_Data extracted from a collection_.
_ _ _ _

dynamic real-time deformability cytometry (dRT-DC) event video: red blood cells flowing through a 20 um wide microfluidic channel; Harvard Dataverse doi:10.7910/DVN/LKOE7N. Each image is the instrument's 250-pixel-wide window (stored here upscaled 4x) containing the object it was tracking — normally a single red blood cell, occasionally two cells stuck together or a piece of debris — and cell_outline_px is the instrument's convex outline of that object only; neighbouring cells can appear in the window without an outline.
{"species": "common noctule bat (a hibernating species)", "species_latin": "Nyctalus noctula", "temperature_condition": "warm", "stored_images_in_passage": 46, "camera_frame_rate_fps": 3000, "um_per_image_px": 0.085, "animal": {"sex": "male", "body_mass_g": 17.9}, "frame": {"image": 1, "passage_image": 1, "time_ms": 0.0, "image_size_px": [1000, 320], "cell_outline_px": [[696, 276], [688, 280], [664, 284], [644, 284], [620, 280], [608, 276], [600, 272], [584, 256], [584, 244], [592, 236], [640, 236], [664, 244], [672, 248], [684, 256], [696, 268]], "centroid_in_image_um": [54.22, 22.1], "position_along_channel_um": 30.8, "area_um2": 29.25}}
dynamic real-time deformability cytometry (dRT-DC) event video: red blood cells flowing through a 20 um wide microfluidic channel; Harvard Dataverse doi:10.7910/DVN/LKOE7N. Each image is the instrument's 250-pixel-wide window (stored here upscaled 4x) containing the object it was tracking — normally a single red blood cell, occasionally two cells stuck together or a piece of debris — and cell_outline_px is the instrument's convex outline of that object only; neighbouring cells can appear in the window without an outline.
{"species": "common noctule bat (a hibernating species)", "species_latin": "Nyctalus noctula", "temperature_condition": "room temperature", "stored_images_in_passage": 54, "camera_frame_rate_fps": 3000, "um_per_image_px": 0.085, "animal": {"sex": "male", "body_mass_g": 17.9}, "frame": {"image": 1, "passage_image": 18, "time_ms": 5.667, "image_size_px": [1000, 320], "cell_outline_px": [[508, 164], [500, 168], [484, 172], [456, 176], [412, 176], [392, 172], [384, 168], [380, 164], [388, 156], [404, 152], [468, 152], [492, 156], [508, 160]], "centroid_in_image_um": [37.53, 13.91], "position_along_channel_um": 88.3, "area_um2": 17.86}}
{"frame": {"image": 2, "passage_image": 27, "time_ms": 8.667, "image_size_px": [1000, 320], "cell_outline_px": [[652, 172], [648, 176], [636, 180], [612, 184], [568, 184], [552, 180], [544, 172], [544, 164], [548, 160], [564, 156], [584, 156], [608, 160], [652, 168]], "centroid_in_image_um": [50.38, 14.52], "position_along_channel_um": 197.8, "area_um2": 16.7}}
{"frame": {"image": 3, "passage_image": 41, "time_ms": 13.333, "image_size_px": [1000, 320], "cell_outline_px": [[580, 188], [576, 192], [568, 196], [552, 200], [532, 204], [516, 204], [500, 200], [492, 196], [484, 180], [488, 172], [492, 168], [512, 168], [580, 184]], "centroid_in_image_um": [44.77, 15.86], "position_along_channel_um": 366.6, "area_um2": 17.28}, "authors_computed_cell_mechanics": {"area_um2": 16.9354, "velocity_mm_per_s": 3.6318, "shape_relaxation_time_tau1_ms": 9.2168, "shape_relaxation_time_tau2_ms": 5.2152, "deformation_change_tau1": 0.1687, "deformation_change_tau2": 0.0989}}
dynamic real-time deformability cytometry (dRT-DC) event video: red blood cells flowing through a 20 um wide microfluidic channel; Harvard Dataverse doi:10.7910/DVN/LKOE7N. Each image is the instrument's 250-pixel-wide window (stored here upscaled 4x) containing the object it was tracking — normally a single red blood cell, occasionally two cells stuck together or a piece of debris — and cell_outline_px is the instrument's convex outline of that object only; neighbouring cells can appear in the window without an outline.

_ _ _ _

Reproduce the records above exactly.

dynamic real-time deformability cytometry (dRT-DC) event video: red blood cells flowing through a 20 um wide microfluidic channel; Harvard Dataverse doi:10.7910/DVN/LKOE7N. Each image is the instrument's 250-pixel-wide window (stored here upscaled 4x) containing the object it was tracking — normally a single red blood cell, occasionally two cells stuck together or a piece of debris — and cell_outline_px is the instrument's convex outline of that object only; neighbouring cells can appear in the window without an outline.
{"species": "common noctule bat (a hibernating species)", "species_latin": "Nyctalus noctula", "temperature_condition": "warm", "stored_images_in_passage": 46, "camera_frame_rate_fps": 3000, "um_per_image_px": 0.085, "animal": {"sex": "male", "body_mass_g": 17.9}, "frame": {"image": 1, "passage_image": 1, "time_ms": 0.0, "image_size_px": [1000, 320], "cell_outline_px": [[696, 276], [688, 280], [664, 284], [644, 284], [620, 280], [608, 276], [600, 272], [584, 256], [584, 244], [592, 236], [640, 236], [664, 244], [672, 248], [684, 256], [696, 268]], "centroid_in_image_um": [54.22, 22.1], "position_along_channel_um": 30.8, "area_um2": 29.25}}
dynamic real-time deformability cytometry (dRT-DC) event video: red blood cells flowing through a 20 um wide microfluidic channel; Harvard Dataverse doi:10.7910/DVN/LKOE7N. Each image is the instrument's 250-pixel-wide window (stored here upscaled 4x) containing the object it was tracking — normally a single red blood cell, occasionally two cells stuck together or a piece of debris — and cell_outline_px is the instrument's convex outline of that object only; neighbouring cells can appear in the window without an outline.
{"species": "common noctule bat (a hibernating species)", "species_latin": "Nyctalus noctula", "temperature_condition": "room temperature", "stored_images_in_passage": 54, "camera_frame_rate_fps": 3000, "um_per_image_px": 0.085, "animal": {"sex": "male", "body_mass_g": 17.9}, "frame": {"image": 1, "passage_image": 18, "time_ms": 5.667, "image_size_px": [1000, 320], "cell_outline_px": [[508, 164], [500, 168], [484, 172], [456, 176], [412, 176], [392, 172], [384, 168], [380, 164], [388, 156], [404, 152], [468, 152], [492, 156], [508, 160]], "centroid_in_image_um": [37.53, 13.91], "position_along_channel_um": 88.3, "area_um2": 17.86}}
{"frame": {"image": 2, "passage_image": 27, "time_ms": 8.667, "image_size_px": [1000, 320], "cell_outline_px": [[652, 172], [648, 176], [636, 180], [612, 184], [568, 184], [552, 180], [544, 172], [544, 164], [548, 160], [564, 156], [584, 156], [608, 160], [652, 168]], "centroid_in_image_um": [50.38, 14.52], "position_along_channel_um": 197.8, "area_um2": 16.7}}
{"frame": {"image": 3, "passage_image": 41, "time_ms": 13.333, "image_size_px": [1000, 320], "cell_outline_px": [[580, 188], [576, 192], [568, 196], [552, 200], [532, 204], [516, 204], [500, 200], [492, 196], [484, 180], [488, 172], [492, 168], [512, 168], [580, 184]], "centroid_in_image_um": [44.77, 15.86], "position_along_channel_um": 366.6, "area_um2": 17.28}, "authors_computed_cell_mechanics": {"area_um2": 16.9354, "velocity_mm_per_s": 3.6318, "shape_relaxation_time_tau1_ms": 9.2168, "shape_relaxation_time_tau2_ms": 5.2152, "deformation_change_tau1": 0.1687, "deformation_change_tau2": 0.0989}}
dynamic real-time deformability cytometry (dRT-DC) event video: red blood cells flowing through a 20 um wide microfluidic channel; Harvard Dataverse doi:10.7910/DVN/LKOE7N. Each image is the instrument's 250-pixel-wide window (stored here upscaled 4x) containing the object it was tracking — normally a single red blood cell, occasionally two cells stuck together or a piece of debris — and cell_outline_px is the instrument's convex outline of that object only; neighbouring cells can appear in the window without an outline.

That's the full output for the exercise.